With the increasing availability of textual information
related to biology, including MedLine abstracts and full-text journal articles,
research on information extraction is rapidly becoming an essential
component of various bioinformatics applications.
It is expected that text mining in general and
information extraction in particular will provide tools that will facilitate
the annotation of vast amounts of molecular information, including gene
sequences, transcription profiles and biological pathways.
Text mining and information extraction have already
been successfully used in a number of applications, including the detection
of gene and protein interactions, the functional classification
of proteins, automatic database-driven sequence annotation and the annotation
of transcription profiles from microarray technology.
Similarly to other areas of data mining, the primary goal of textual
information extraction is the detection of linguistic patterns already
present in the corpus under investigation. Thus, novel discoveries
in biology should be expected from the mere mining of biological text.
OAP Background
Copyright on scientific communications (published articles and so forth)
belongs to publishing companies and not to authors, for most publications.
Scientists wishing to share relevant communications, even their own in
some cases, face legal challenges from publishers.
Publishing companies charge expensive subscriptions to access scientific
communications. Scientists in developing countries and poorly-endowed institutions,
although intellectually on par with their peers, are severely hindered
by this.
These two problems have prevented scientists from gaining any access,
even for simple searches, to the full text of these communications.
Scientific communications are published in journals segregated by topic.
This has resulted in confusion as to the best place to publish, retrieve
or extract information (e.g., mathematical biology communications could
be published in either a mathematical journal or a biological one).
Communications are also published in journals differing by publisher.
This has caused the segregation of communications by the prestige of the
journal (e.g., how difficult it is to be published in the journal and the
composition of the readership). This has also allowed room for personal
politics in scientific communication.
These two problems are compounded by the first two: with a limited
budget, to which journals should one subscribe? What we are left with is
an artificial selection, by publishers, of which communications are best
suited to a scientist's field of study.
This may be the result of a competitive marketplace for readership,
but is there an alternative to profit-based publications? Should there
be? Can an alternative publication model be profitable for a publisher?
Additionally, even with the advent of computers, databases, and the
World Wide Web, scientific communications are published as they were 100
years ago: as linear, printable text. And they are archived this way. While
this makes good reading, it is not the best format for information retrieval
or extraction.
All of these problems restrict information retrieval, extraction, and
scientific inquiry. How do we resolve them? As the ultimate solution, should
future communications be published in an "open-access, global knowledge-base"?
Before or after information extraction techniques are applied?

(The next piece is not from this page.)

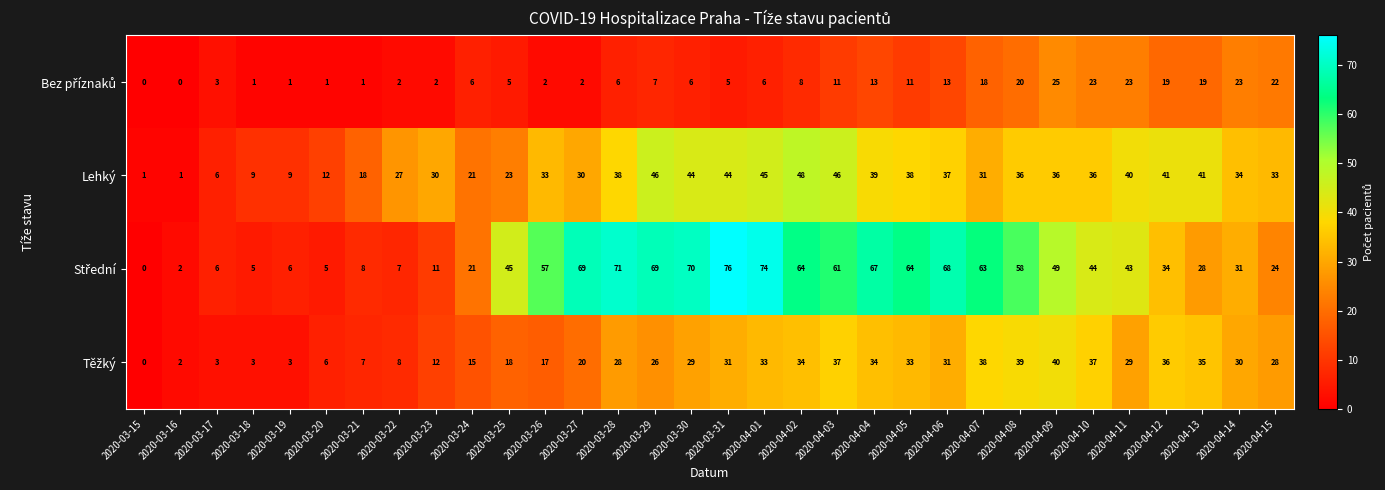

At how many categories does at least one series exceed 24?

24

The primary aim of this conference is to bring together individuals
and groups actively involved in text mining for biology.
OAP Aims
We identify several obstacles to information retrieval and extraction:
copyright restrictions, costly subscriptions, artificial segregation of
communications, and archival of information in a manner not suited for
information retrieval and extraction. And we seek to discuss the concept
of "open-access publications" and if it is a viable solution to these
problems.
OAP also serves as a "Birds of a Feather" (BoF) meeting for Bioinformatics.org,
an organization committed to freedom and openness in the field of bioinformatics.
BRIE Scope
We are seeking abstract submissions in the area of biological discovery
using text mining techniques. In particular, we would like to put more
emphasis on the use of these techniques in the discovery of highly non-trivial,
novel information in biology, including relationships at the molecular,
biochemical and cellular levels.
Abstracts in the following areas are particularly welcome:
Biological discoveries independently supported by other experimental
information using text mining
Annotated corpora of biological text for the benchmarking of existing
methods
Approaches for database maintenance and integrity using text mining
Standardization and evaluation of methods for information extraction
including algorithms (e.g. full parsers) and databases (e.g. portable ontologies).
OAP Scope
We are seeking several speakers who can address how the above
problems might be solved. Topics may include author-owned copyrights, free or
inexpensive subscriptions, uniform and multiple categories for communications,
and archival of information in a manner suited for information retrieval and
extraction, for example, knowledge bases.